(Work to do)
- A) According to the article on LROD vehicle armor, how many additional kits will the army buy for delivery this year?
- B) Reproduce everything in the article on LROD vehicle armor from "The lightweight, modular" down to "and RG31A1 fleet.".
* Start Supplied passage *
US Army vehicles get extra protection

The first two LROD rocket-propelled grenade (RPG) protection systems have been fitted on US Army RG31 and RG31A1 mine-protected vehicles.

The lightweight, modular bar-armour system, developed by BAE Systems, is made from aluminium alloy. BAE says it provides protection against RPGs without compromising operational effectiveness.

The company claims the system weighs less than half of comparable steel designs and can be bolted on to the vehicle without welding or cutting. It can also be maintained in the field.

The army will buy 12 more kits for delivery this year to operational units and has expressed interest in buying additional ones for the entire RG31 and RG31A1 fleet.

BAE developed LROD as part of a fast-response US DARPA programme to provide RPG protection for high-mobility multipurpose-wheeled vehicles. The army carried out more than 50 live-fire tests to validate the performance and optimise the modular design. This proved effective at preserving the integrity of the vehicle and safety of the crew.
* End Supplied passage *
* Start Given information *
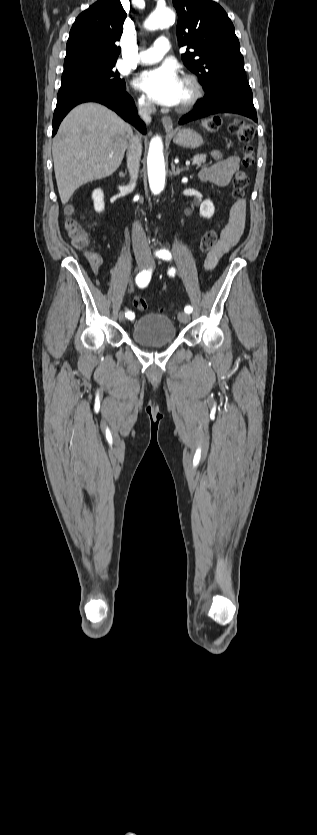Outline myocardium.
Listing matches in <instances>:
<instances>
[{
    "label": "myocardium",
    "mask_w": 317,
    "mask_h": 835,
    "mask_svg": "<svg viewBox=\"0 0 317 835\" xmlns=\"http://www.w3.org/2000/svg\"><path fill=\"white\" fill-rule=\"evenodd\" d=\"M183 83L187 87L188 96L183 102L178 104L177 110L179 112H186L192 109L203 95L202 86L195 76L185 75L183 77Z\"/></svg>",
    "instance_id": "obj_1"
}]
</instances>
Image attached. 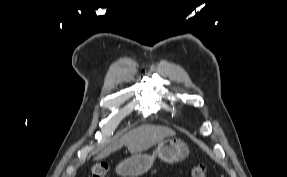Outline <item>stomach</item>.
<instances>
[{"instance_id":"stomach-1","label":"stomach","mask_w":287,"mask_h":177,"mask_svg":"<svg viewBox=\"0 0 287 177\" xmlns=\"http://www.w3.org/2000/svg\"><path fill=\"white\" fill-rule=\"evenodd\" d=\"M188 155L189 148L185 142L178 139L163 140L152 155L133 154L116 167V172L123 177H138L151 168L156 156L164 162L175 163L186 159Z\"/></svg>"}]
</instances>
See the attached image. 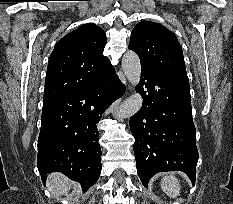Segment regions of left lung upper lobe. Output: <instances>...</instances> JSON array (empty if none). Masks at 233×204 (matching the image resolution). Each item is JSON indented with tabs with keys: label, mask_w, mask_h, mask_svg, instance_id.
<instances>
[{
	"label": "left lung upper lobe",
	"mask_w": 233,
	"mask_h": 204,
	"mask_svg": "<svg viewBox=\"0 0 233 204\" xmlns=\"http://www.w3.org/2000/svg\"><path fill=\"white\" fill-rule=\"evenodd\" d=\"M129 49L138 54L141 67L189 81L177 37L163 25L138 23L131 33Z\"/></svg>",
	"instance_id": "1"
}]
</instances>
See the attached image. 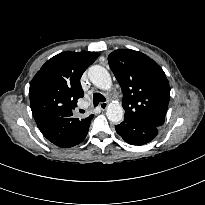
* End Given information *
(Solution list)
- A) Twelve more kits.

- B)
The lightweight, modular bar-armour system, developed by BAE Systems, is made from aluminium alloy. BAE says it provides protection against RPGs without compromising operational effectiveness.

The company claims the system weighs less than half of comparable steel designs and can be bolted on to the vehicle without welding or cutting. It can also be maintained in the field.

The army will buy 12 more kits for delivery this year to operational units and has expressed interest in buying additional ones for the entire RG31 and RG31A1 fleet.